That does not make sense to me.
Yes both Unreal and UT were originally "made" with UEd1, but then they updated both regularly before the "end-of-life".
UEd was on v2 before the last official patches, so both have had a newer official Ed.
More content exists for both games that has been made in UEd2, than was originally made with UEd1.
If it was just the 1 product, we would still have had updates until they made the next engine.
I can't see why if they were limited to the 1 game they would decide not to update the tools they used until the next engine
The more versions they have, the less reason they have to update the older ones.
All this is fantasy.
In a hypothetical reality where UT would have been an expansion of Unreal, what makes you think they would have needed to update the editor, given that they managed to release two very good games with the old one? What makes you think they would have kept updating the game as long as they did? What makes you think "end of life" would not have been years?

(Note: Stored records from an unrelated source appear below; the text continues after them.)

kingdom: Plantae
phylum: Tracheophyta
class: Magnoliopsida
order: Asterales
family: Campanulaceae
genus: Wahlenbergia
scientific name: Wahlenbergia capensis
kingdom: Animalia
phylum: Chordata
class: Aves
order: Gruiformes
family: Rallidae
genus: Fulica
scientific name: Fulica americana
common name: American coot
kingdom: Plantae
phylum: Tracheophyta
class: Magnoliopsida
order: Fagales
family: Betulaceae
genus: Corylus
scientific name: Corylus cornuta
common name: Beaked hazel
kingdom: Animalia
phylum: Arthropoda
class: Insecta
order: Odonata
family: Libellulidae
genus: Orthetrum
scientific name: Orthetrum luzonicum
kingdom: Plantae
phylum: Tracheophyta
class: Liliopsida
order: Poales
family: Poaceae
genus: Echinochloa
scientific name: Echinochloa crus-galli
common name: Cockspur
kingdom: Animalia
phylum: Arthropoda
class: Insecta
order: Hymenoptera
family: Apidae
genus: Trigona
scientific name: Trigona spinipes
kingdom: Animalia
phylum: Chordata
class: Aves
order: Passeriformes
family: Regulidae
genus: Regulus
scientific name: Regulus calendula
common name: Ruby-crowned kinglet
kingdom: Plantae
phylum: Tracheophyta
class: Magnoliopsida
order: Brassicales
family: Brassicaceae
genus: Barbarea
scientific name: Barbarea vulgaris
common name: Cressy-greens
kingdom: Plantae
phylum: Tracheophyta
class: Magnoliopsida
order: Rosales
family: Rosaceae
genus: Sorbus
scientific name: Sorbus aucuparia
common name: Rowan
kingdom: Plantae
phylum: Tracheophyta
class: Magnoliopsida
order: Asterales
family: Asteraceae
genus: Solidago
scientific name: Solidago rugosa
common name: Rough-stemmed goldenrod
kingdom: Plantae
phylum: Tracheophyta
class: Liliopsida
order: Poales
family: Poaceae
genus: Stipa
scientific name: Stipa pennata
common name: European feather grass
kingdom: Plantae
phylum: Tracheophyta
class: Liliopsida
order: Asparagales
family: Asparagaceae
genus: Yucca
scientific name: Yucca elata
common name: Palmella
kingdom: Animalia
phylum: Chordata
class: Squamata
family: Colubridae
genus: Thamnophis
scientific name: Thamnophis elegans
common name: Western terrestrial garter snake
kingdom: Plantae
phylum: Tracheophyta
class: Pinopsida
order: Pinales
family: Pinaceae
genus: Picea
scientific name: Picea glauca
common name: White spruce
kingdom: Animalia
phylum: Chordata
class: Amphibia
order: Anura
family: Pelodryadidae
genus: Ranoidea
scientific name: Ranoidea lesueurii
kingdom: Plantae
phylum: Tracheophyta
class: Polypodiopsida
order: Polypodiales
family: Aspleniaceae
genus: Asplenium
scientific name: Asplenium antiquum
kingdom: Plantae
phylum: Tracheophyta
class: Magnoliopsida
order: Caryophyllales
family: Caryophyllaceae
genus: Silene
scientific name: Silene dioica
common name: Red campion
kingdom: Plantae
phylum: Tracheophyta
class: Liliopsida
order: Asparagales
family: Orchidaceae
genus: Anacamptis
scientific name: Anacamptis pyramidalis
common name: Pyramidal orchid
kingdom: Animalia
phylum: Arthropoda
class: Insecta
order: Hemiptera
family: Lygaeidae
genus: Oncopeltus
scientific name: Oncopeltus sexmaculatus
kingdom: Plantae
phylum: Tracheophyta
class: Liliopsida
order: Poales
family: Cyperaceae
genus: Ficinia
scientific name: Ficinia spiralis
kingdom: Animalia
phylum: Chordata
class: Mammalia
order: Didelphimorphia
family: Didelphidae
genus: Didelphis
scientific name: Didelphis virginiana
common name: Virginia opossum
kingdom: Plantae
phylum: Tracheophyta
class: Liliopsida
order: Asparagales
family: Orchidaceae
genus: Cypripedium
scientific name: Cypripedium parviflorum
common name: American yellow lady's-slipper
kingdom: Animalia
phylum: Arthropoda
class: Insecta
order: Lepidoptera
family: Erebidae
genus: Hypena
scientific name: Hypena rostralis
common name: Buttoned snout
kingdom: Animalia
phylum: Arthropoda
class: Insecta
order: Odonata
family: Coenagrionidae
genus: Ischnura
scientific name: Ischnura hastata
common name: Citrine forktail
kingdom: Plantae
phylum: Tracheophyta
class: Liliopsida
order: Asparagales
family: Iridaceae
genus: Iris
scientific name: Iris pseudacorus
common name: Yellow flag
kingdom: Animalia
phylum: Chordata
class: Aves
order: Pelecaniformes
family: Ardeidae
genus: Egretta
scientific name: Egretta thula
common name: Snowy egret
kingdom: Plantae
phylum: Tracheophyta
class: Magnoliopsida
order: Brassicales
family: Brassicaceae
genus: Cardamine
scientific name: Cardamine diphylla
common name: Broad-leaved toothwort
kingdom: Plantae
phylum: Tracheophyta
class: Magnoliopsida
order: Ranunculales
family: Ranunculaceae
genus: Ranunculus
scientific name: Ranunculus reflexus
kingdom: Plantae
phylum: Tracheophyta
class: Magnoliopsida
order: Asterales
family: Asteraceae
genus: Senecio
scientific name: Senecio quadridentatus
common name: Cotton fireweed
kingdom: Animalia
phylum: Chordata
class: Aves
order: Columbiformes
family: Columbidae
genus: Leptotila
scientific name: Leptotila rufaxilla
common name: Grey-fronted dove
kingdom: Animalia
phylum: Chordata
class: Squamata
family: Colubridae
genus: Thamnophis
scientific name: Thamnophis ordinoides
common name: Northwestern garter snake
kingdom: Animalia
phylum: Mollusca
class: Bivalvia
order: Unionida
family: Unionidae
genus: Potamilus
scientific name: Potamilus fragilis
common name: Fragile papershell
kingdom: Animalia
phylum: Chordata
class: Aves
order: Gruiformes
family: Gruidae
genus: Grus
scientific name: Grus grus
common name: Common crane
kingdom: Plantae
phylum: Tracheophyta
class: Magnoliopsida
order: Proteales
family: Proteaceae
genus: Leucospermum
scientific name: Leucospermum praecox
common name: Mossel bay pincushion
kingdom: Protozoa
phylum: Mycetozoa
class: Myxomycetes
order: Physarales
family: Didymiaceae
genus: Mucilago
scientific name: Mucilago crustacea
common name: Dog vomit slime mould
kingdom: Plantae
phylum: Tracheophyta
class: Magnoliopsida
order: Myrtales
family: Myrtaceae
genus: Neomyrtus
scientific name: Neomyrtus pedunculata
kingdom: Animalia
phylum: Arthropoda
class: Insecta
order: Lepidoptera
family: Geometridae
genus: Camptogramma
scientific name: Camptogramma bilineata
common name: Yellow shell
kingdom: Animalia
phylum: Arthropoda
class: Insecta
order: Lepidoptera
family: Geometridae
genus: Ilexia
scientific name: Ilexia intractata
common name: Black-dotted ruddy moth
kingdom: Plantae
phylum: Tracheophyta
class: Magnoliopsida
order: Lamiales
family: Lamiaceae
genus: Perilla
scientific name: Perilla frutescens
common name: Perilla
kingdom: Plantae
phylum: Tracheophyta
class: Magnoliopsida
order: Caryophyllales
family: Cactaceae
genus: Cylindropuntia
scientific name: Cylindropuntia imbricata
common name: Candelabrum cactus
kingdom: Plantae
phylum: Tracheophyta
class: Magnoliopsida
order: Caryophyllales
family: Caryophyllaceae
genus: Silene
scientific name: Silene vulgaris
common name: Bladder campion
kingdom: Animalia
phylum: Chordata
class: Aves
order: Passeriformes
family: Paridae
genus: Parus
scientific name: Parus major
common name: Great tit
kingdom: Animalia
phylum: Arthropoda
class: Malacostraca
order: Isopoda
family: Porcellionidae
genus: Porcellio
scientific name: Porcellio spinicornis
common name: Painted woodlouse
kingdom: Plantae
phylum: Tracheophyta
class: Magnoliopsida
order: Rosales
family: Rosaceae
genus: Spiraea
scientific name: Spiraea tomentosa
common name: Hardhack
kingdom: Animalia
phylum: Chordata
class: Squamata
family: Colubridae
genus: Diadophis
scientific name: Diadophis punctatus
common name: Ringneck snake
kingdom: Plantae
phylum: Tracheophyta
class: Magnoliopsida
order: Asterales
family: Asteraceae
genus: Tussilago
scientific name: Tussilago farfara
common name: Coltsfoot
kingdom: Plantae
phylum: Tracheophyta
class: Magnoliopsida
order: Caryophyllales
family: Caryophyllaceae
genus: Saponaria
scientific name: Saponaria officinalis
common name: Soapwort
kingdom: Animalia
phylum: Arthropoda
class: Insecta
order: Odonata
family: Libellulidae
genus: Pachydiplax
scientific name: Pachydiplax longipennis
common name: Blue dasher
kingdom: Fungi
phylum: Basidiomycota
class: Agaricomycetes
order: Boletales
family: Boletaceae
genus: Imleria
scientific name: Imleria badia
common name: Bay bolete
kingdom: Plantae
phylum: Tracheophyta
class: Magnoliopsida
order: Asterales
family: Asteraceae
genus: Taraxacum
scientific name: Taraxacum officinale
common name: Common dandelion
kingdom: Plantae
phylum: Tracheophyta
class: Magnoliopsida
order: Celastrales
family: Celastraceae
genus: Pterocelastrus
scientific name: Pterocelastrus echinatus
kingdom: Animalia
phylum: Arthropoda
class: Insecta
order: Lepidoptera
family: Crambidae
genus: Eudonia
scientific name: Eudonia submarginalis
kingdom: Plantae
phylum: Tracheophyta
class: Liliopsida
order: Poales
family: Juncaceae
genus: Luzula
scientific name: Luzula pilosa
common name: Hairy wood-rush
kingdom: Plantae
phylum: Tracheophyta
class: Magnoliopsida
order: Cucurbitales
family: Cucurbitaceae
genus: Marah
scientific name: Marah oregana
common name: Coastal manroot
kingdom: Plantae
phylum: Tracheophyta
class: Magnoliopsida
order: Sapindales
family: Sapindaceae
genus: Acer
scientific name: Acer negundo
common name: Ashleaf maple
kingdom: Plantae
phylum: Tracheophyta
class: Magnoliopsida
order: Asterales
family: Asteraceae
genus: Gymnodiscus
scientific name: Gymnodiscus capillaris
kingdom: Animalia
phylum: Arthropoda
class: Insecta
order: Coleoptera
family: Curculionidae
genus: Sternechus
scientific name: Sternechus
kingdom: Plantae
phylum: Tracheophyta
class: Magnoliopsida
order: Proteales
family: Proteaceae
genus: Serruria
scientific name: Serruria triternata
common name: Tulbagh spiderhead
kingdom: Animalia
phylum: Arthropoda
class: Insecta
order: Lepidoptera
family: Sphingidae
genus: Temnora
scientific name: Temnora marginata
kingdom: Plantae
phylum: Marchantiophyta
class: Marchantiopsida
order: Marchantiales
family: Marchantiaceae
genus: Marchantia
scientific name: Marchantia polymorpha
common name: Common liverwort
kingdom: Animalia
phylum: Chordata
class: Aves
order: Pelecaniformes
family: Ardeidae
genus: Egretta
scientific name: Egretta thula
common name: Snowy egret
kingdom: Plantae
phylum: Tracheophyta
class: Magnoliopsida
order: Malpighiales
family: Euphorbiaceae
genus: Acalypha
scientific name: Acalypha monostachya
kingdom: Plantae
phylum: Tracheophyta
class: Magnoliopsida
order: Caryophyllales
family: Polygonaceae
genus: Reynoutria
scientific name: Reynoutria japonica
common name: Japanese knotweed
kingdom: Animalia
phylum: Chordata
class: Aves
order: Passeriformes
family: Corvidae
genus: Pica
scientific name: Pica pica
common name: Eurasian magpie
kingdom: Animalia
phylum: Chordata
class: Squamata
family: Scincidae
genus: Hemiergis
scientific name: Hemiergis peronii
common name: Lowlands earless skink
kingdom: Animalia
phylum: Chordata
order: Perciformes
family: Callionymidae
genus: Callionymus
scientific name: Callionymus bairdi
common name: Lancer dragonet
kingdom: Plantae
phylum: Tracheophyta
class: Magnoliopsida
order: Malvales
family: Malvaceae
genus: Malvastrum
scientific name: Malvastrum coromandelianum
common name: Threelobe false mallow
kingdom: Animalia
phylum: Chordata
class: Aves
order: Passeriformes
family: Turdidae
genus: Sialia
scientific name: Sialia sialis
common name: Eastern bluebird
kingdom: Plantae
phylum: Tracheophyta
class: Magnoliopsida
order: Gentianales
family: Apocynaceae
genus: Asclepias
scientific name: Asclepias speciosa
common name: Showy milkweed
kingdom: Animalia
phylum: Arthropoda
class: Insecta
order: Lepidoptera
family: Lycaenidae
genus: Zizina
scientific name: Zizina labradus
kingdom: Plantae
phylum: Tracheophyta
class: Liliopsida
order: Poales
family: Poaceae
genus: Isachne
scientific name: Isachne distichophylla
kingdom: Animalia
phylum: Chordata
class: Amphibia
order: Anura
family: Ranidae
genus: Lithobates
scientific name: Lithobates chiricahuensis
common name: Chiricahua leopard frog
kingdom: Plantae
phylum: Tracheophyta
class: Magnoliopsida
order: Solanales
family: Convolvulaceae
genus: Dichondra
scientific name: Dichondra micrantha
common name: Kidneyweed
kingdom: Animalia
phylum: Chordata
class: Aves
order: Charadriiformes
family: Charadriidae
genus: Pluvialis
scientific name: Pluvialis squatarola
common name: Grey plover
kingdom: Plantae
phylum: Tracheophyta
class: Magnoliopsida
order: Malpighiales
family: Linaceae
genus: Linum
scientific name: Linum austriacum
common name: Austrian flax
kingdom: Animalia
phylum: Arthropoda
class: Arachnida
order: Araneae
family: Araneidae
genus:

Remember UT is on a improved build of the engine while Unreal is only build 220+. The fact that they updated the engine and the editor is largely due to the fact that UT was their top-line product for such a long time. If they had kept using the old 220+ builds for a combined Unreal/UT, why would they have updated the editor instead of keeping the 2.0 one for newer builds of the engine for licensees or for their new games on build 400+? Remember they never backported UEd 2.0 to Unreal; maybe it was too much of a hassle to do it, or maybe they thought the 220+ engine was too old at that point and they wanted to focus on new builds (which they actually did). Why would that have changed if UT had been just an addition streamline into Unreal's old build?
You could provide a very acceptable answer to any of these questions and I could give acceptable rebuttal to all of them. All this is just fantasy with nothing solid to back it up; as far as we know, they reached a stage where they decided a new editor was needed for their engine which had become much better than the old version used in Unreal. The facts are: Unreal had poor netcode which was overhauled for UT, it had a shaky editor which was overhauled for UT, an engine which was improved for UT, and some of these changes were backported from UT to Unreal. There's no telling anything like that would have happened otherwise.
Unless of course you have inside-knowledge, in which case you should write about it because any information about the sweat on cliffy's brow during the development of UT is welcomed
You must construct additional pylons.